I could argue that there aren't really intermediate results in my example either, depending on how you think about it. Are there intermediate results in the SQL query "SELECT DISTINCT Author FROM Books WHERE Books.PageCount > 1000"? Because that's very similar to how I mentally model the functional chain.

There are also intermediate results, or at least intermediate state, in your code: at any point in the loop, your set is in an intermediate state. It's not a big deal there either though: I'd argue you don't really think about that state either.

> and no function call overhead

That's entirely a language-specific thing, and volatile: new versions of a language may change how any of this stuff is implemented under the hood.

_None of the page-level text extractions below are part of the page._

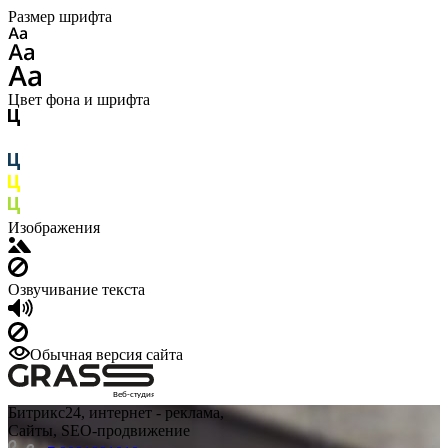
Размер шрифта
Цвет фона и шрифта
Изображения
Озвучивание текста
Обычная версия сайта
Веб-студия
Битрикс24, интернет - реклама,
Сайты, SEO-продвижение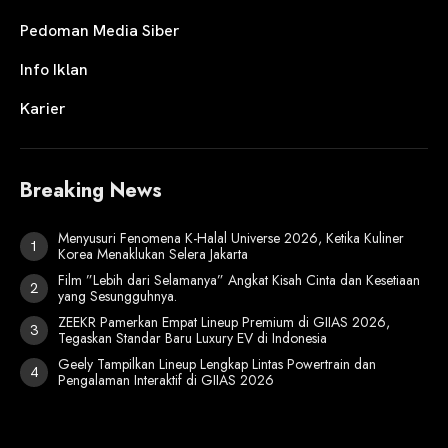
Pedoman Media Siber
Info Iklan
Karier
Breaking News
Menyusuri Fenomena K-Halal Universe 2026, Ketika Kuliner
Korea Menaklukan Selera Jakarta
Film ”Lebih dari Selamanya” Angkat Kisah Cinta dan Kesetiaan
yang Sesungguhnya.
ZEEKR Pamerkan Empat Lineup Premium di GIIAS 2026,
Tegaskan Standar Baru Luxury EV di Indonesia
Geely Tampilkan Lineup Lengkap Lintas Powertrain dan
Pengalaman Interaktif di GIIAS 2026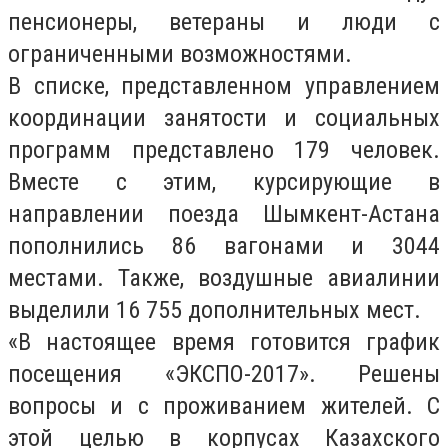
пенсионеры, ветераны и люди с
ограниченными возможностями.
В списке, представленном управлением
координации занятости и социальных
программ представлено 179 человек.
Вместе с этим, курсирующие в
направлении поезда Шымкент-Астана
пополнились 86 вагонами и 3044
местами. Также, воздушные авиалинии
выделили 16 755 дополнительных мест.
«В настоящее время готовится график
посещения «ЭКСПО-2017». Решены
вопросы и с проживанием жителей. С
этой целью в корпусах Казахского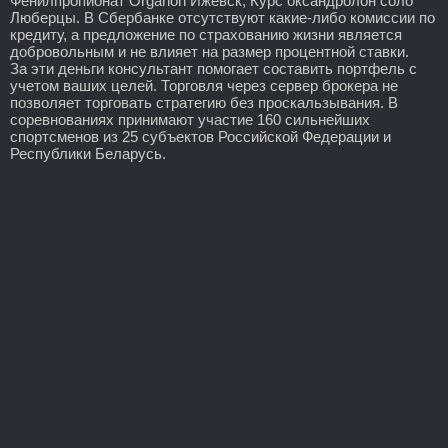
Фенилпропионат Organon Ижевск, Курс оксандролон соло
Люберцы. В Сбербанке отсутствуют какие-либо комиссии по
кредиту, а предложение по страхованию жизни является
добровольным и не влияет на размер процентной ставки.
За эти деньги консультант помогает составить портфель с
учетом ваших целей. Торговля через сервер брокера не
позволяет торговать стратегию без проскальзывания. В
соревнованиях принимают участие 160 сильнейших
спортсменов из 25 субъектов Российской Федерации и
Республики Беларусь.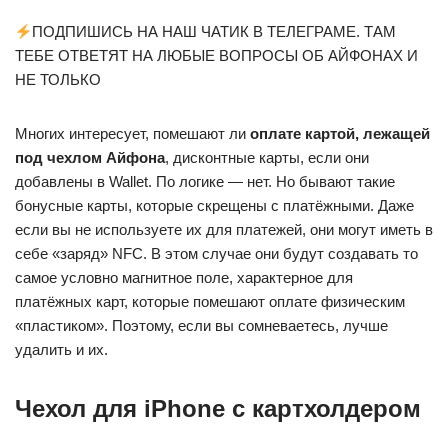
ПОДПИШИСЬ НА НАШ ЧАТИК В ТЕЛЕГРАМЕ. ТАМ
ТЕБЕ ОТВЕТЯТ НА ЛЮБЫЕ ВОПРОСЫ ОБ АЙФОНАХ И
НЕ ТОЛЬКО
Многих интересует, помешают ли
оплате картой, лежащей
под чехлом Айфона
, дисконтные карты, если они
добавлены в Wallet. По логике — нет. Но бывают такие
бонусные карты, которые скрещены с платёжными. Даже
если вы не используете их для платежей, они могут иметь в
себе «заряд» NFC. В этом случае они будут создавать то
самое условно магнитное поле, характерное для
платёжных карт, которые помешают оплате физическим
«пластиком». Поэтому, если вы сомневаетесь, лучше
удалить и их.
Чехол для iPhone с картхолдером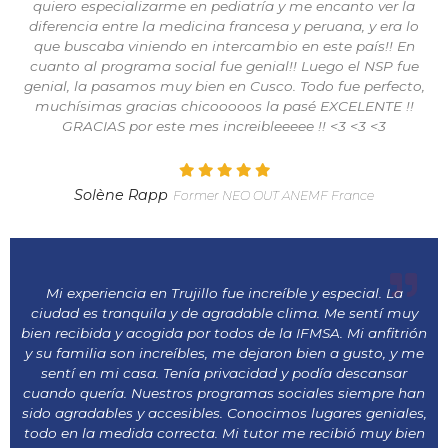
quiero especializarme en pediatría y me encanto ver la
diferencia entre la medicina francesa y peruana, y era lo
que buscaba viniendo en intercambio en este país!! En
cuanto al programa social fue genial!! Luego el NSP fue
genial, la pasamos muy bien en Cusco. Todo fue perfecto,
muchísimas gracias chicooooos la pasé EXCELENTE !!
GRACIAS por este mes increibleeeee !! <3 <3 <3
Solène Rapp
Former NEO OUT ANEMF France
Mi experiencia en Trujillo fue increíble y especial. La
ciudad es tranquila y de agradable clima. Me sentí muy
bien recibida y acogida por todos de la IFMSA. Mi anfitrión
y su familia son increíbles, me dejaron bien a gusto, y me
sentí en mi casa. Tenía privacidad y podía descansar
cuando quería. Nuestros programas sociales siempre han
sido agradables y accesibles. Conocimos lugares geniales,
todo en la medida correcta. Mi tutor me recibió muy bien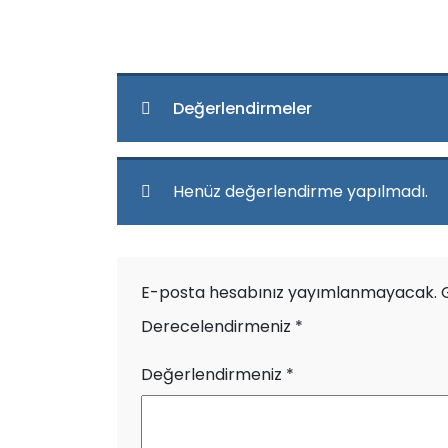
Değerlendirmeler
Henüz değerlendirme yapılmadı.
E-posta hesabınız yayımlanmayacak.
Derecelendirmeniz
*
Değerlendirmeniz
*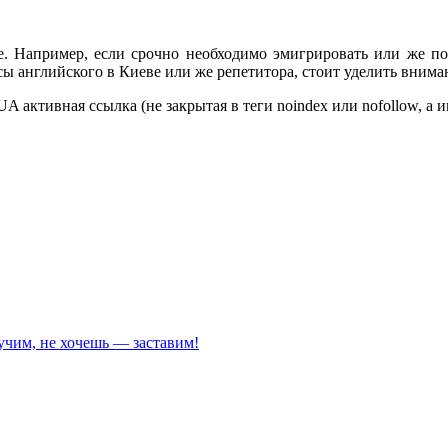
е. Например, если срочно необходимо эмигрировать или же по
рсы английского в Киеве или же репетитора, стоит уделить внима
ктивная ссылка (не закрытая в теги noindex или nofollow, а и
учим, не хочешь — заставим!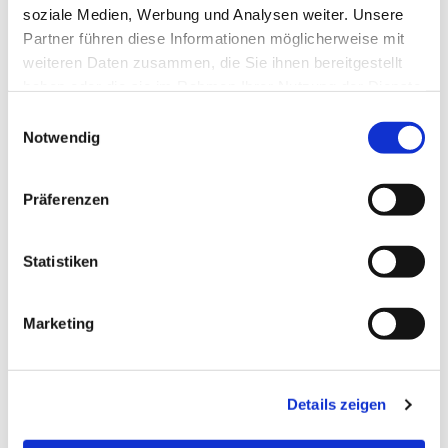
soziale Medien, Werbung und Analysen weiter. Unsere
Partner führen diese Informationen möglicherweise mit
weiteren Daten zusammen, die Sie ihnen bereitgestellt
haben oder die sie im Rahmen Ihrer Nutzung der Dienste
gesammelt haben.
E
Notwendig
i
n
w
Präferenzen
i
l
l
Statistiken
i
g
Marketing
u
n
Tibor Nagy
g
Details zeigen
s
Bezirksjugendpfarrer
a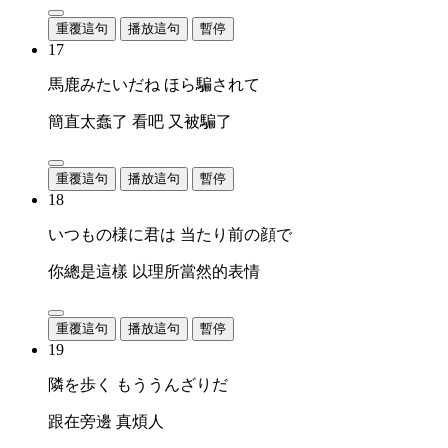
重覆這句
播放這句
暫停
17
馬鹿みたいだね ほら騙されて
簡直太蠢了 看吧 又被騙了
重覆這句
播放這句
暫停
18
いつもの様に君は 当たり前の顔で
你總是這樣 以理所當然的表情
重覆這句
播放這句
暫停
19
隣を歩く もううんざりだ
跟在旁邊 真煩人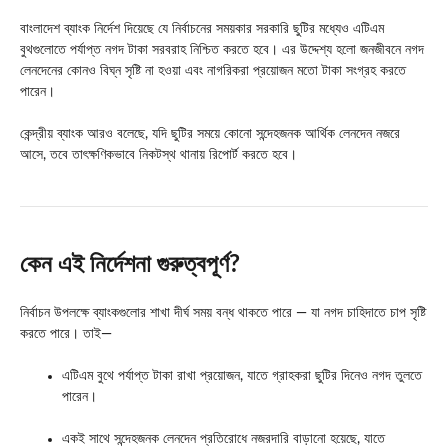
বাংলাদেশ ব্যাংক নির্দেশ দিয়েছে যে নির্বাচনের সময়কার সরকারি ছুটির মধ্যেও এটিএম
বুথগুলোতে পর্যাপ্ত নগদ টাকা সরবরাহ নিশ্চিত করতে হবে। এর উদ্দেশ্য হলো জনজীবনে নগদ
লেনদেনের কোনও বিঘ্ন সৃষ্টি না হওয়া এবং নাগরিকরা প্রয়োজন মতো টাকা সংগ্রহ করতে
পারেন।
কেন্দ্রীয় ব্যাংক আরও বলেছে, যদি ছুটির সময়ে কোনো সন্দেহজনক আর্থিক লেনদেন নজরে
আসে, তবে তাৎক্ষণিকভাবে নিকটস্থ থানায় রিপোর্ট করতে হবে।
কেন এই নির্দেশনা গুরুত্বপূর্ণ?
নির্বাচন উপলক্ষে ব্যাংকগুলোর শাখা দীর্ঘ সময় বন্ধ থাকতে পারে — যা নগদ চাহিদাতে চাপ সৃষ্টি
করতে পারে। তাই—
এটিএম বুথে পর্যাপ্ত টাকা রাখা প্রয়োজন, যাতে গ্রাহকরা ছুটির দিনেও নগদ তুলতে
পারেন।
একই সাথে সন্দেহজনক লেনদেন প্রতিরোধে নজরদারি বাড়ানো হয়েছে, যাতে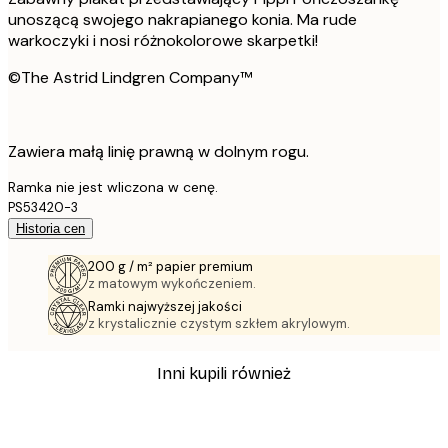
unoszącą swojego nakrapianego konia. Ma rude
warkoczyki i nosi różnokolorowe skarpetki!
©The Astrid Lindgren Company™
Zawiera małą linię prawną w dolnym rogu.
Ramka nie jest wliczona w cenę.
PS53420-3
Historia cen
200 g / m² papier premium
z matowym wykończeniem.
Ramki najwyższej jakości
z krystalicznie czystym szkłem akrylowym.
Inni kupili również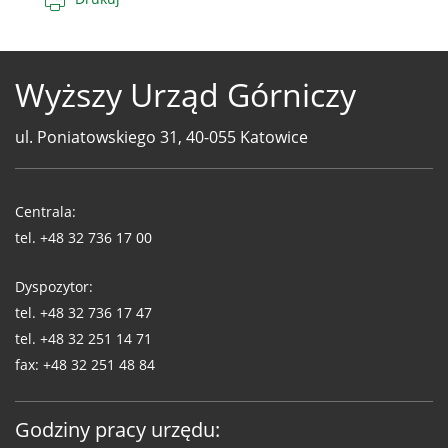
Wyższy Urząd Górniczy
ul. Poniatowskiego 31, 40-055 Katowice
Telefony
WUG
Centrala:
tel.
+48 32 736 17 00
Dyspozytor:
tel.
+48 32 736 17 47
tel.
+48 32 251 14 71
fax:
+48 32 251 48 84
Godziny pracy urzędu: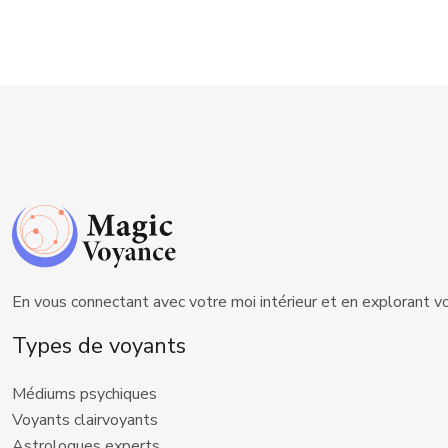
En vous connectant avec votre moi intérieur et en explorant 
Types de voyants
Médiums psychiques
Voyants clairvoyants
Astrologues experts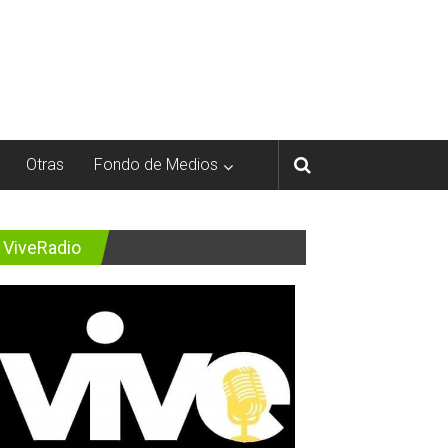
Otras
Fondo de Medios
ViveRadio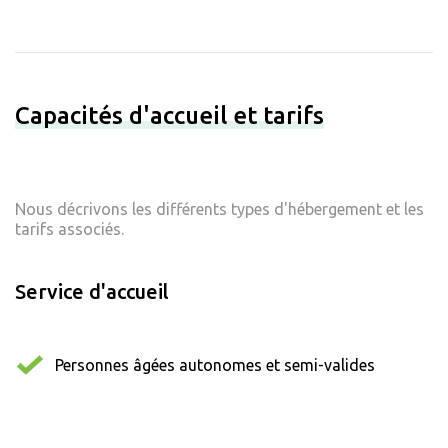
Capacités d'accueil et tarifs
Nous décrivons les différents types d'hébergement et les
tarifs associés.
Service d'accueil
Personnes âgées autonomes et semi-valides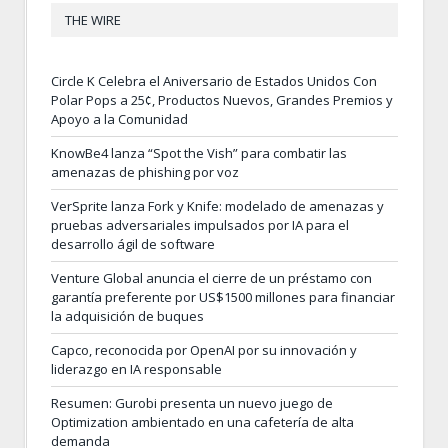
THE WIRE
Circle K Celebra el Aniversario de Estados Unidos Con
Polar Pops a 25¢, Productos Nuevos, Grandes Premios y
Apoyo a la Comunidad
KnowBe4 lanza “Spot the Vish” para combatir las
amenazas de phishing por voz
VerSprite lanza Fork y Knife: modelado de amenazas y
pruebas adversariales impulsados por IA para el
desarrollo ágil de software
Venture Global anuncia el cierre de un préstamo con
garantía preferente por US$1500 millones para financiar
la adquisición de buques
Capco, reconocida por OpenAI por su innovación y
liderazgo en IA responsable
Resumen: Gurobi presenta un nuevo juego de
Optimization ambientado en una cafetería de alta
demanda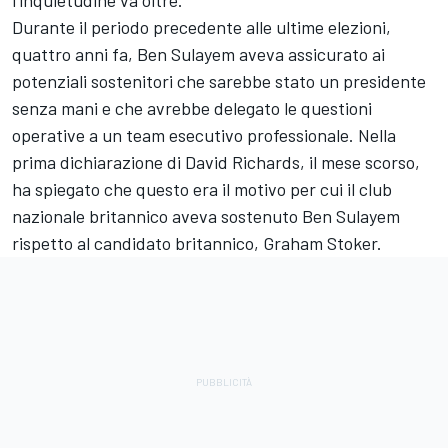
Durante il periodo precedente alle ultime elezioni,
quattro anni fa, Ben Sulayem aveva assicurato ai
potenziali sostenitori che sarebbe stato un presidente
senza mani e che avrebbe delegato le questioni
operative a un team esecutivo professionale. Nella
prima dichiarazione di David Richards, il mese scorso,
ha spiegato che questo era il motivo per cui il club
nazionale britannico aveva sostenuto Ben Sulayem
rispetto al candidato britannico, Graham Stoker.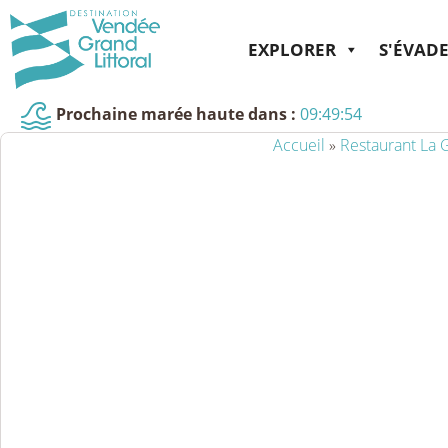
EXPLORER
S'ÉVAD
Prochaine marée haute dans :
09:49:53
Accueil
»
Restaurant La G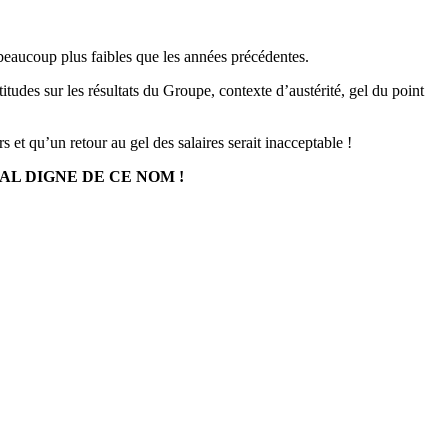
 beaucoup plus faibles que les années précédentes.
des sur les résultats du Groupe, contexte d’austérité, gel du point
t qu’un retour au gel des salaires serait inacceptable !
L DIGNE DE CE NOM !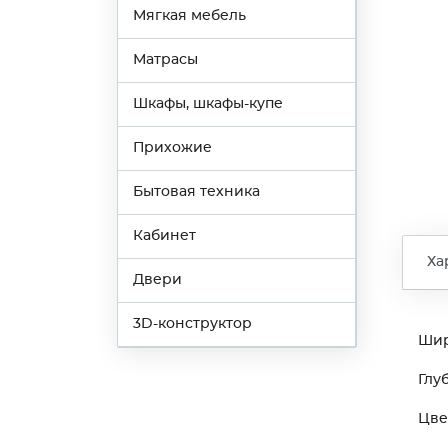
Мягкая мебель
Матрасы
Шкафы, шкафы-купе
Прихожие
Бытовая техника
Кабинет
Ха
Двери
3D-конструктор
Ши
Глу
Цве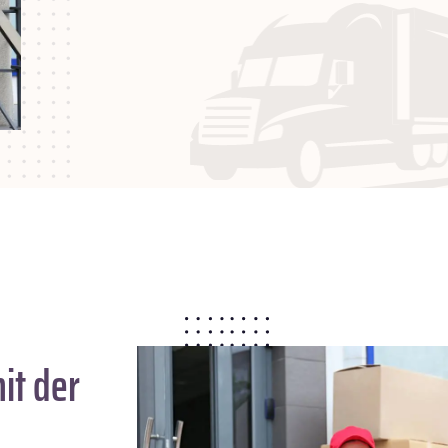
it der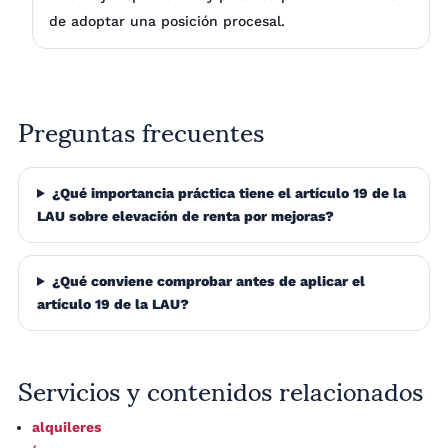
de adoptar una posición procesal.
Preguntas frecuentes
¿Qué importancia práctica tiene el artículo 19 de la
LAU sobre elevación de renta por mejoras?
¿Qué conviene comprobar antes de aplicar el
artículo 19 de la LAU?
Servicios y contenidos relacionados
alquileres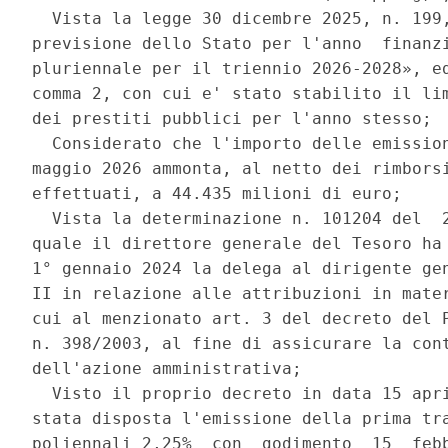
  Vista la legge 30 dicembre 2025, n. 199,
previsione dello Stato per l'anno  finanzi
pluriennale per il triennio 2026-2028», ed
comma 2, con cui e' stato stabilito il lim
dei prestiti pubblici per l'anno stesso; 

  Considerato che l'importo delle emission
maggio 2026 ammonta, al netto dei rimborsi
effettuati, a 44.435 milioni di euro; 

  Vista la determinazione n. 101204 del  2
quale il direttore generale del Tesoro ha 
1° gennaio 2024 la delega al dirigente gen
II in relazione alle attribuzioni in mater
cui al menzionato art. 3 del decreto del P
n. 398/2003, al fine di assicurare la cont
dell'azione amministrativa; 

  Visto il proprio decreto in data 15 apri
stata disposta l'emissione della prima tra
poliennali 2,25%  con  godimento  15  febb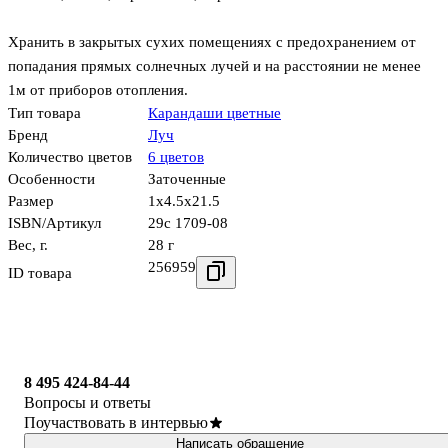
Хранить в закрытых сухих помещениях с предохранением от
попадания прямых солнечных лучей и на расстоянии не менее
1м от приборов отопления.
Тип товара
Карандаши цветные
Бренд
Луч
Количество цветов
6 цветов
Особенности
Заточенные
Размер
1x4.5x21.5
ISBN/Артикул
29с 1709-08
Вес, г.
28 г
256959
ID товара
8 495 424-84-44
Вопросы и ответы
Поучаствовать в интервью
Написать обращение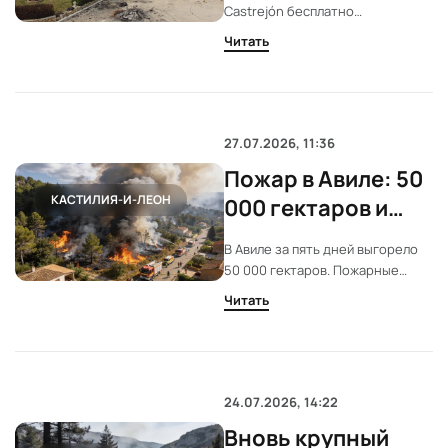
эвакуированных и
Castrejón бесплатно
пожарных
предоставили жильё и питание
Читать
эвакуированным и пожарным.
Местные жители и службы
спасения получили поддержку на
фоне разрушительного пожара в
Авиле.
27.07.2026, 11:36
Пожар в Авиле: 50
КАСТИЛИЯ-И-ЛЕОН
000 гектаров и
критика работы
В Авиле за пять дней выгорело
служб
50 000 гектаров. Пожарные
называют ситуацию
Читать
беспрецедентной и требуют
пересмотра мер безопасности.
Власти усиливают координацию,
но проблемы с подготовкой
остаются.
24.07.2026, 14:22
Вновь крупный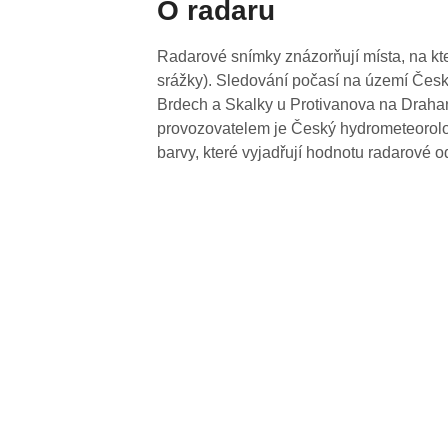
O radaru
Radarové snímky znázorňují místa, na kte
srážky). Sledování počasí na území Česk
Brdech a Skalky u Protivanova na Drahan
provozovatelem je Český hydrometeorolog
barvy, které vyjadřují hodnotu radarové o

It could be that "for ... in" happens to be a relatively expensive construct in some languages. You're probably right that the imperative code is slightly faster in most languages today, and if it has been shown via performance analysis that this particular code is a bottleneck, it makes sense to sacrifice readability in favor of performance. But it is a sacrifice in readability, and the current debate is over which is more readable in the first place.

> a single pass over books

Another detail that may or may not be true, and probably doesn't matter. The overhead of different forms of loops is just not what's determining the performance of almost any modern application. Also, my example could be a single pass if those methods were implemented in a lazy, "query builder" form instead of an immediately-evaluated form.

In fact, whether this query should be immediately evaluated is not necessarily this function's decision. It's nice to be able to write code that doesn't care about that. My example works the same for a wide variety of things that "books" could be, and the strategy to get the answer can be different depending on what it is. It's possible the result of this code is exactly the SQL I mentioned earlier, rather than an in-memory set. There are lots of benefits to saying what you want, instead of specifying exactly how you want it.

megous · 2025-03-11T22:10:42 1741731042

Set is a well defined container for unique values. It's much clearer what it is than some non-existent .distinct() function with no definition and unclear return value.

Procedural code in JS doesn't say how you want something done any more closely than the functional style variant. for-of is far more generic than .map/.filter() since .map() only works on Array shaped objects, and for-of works on all iterables, even generators, async generators, etc. In any case you're not saying how the iteration will happen with for-of, you're just saying that you want it. Implementation of Set is also the choice of a language runtime. You're just stating what type of container you want.

Sometimes functional style may be more readable, sometimes procedural style may.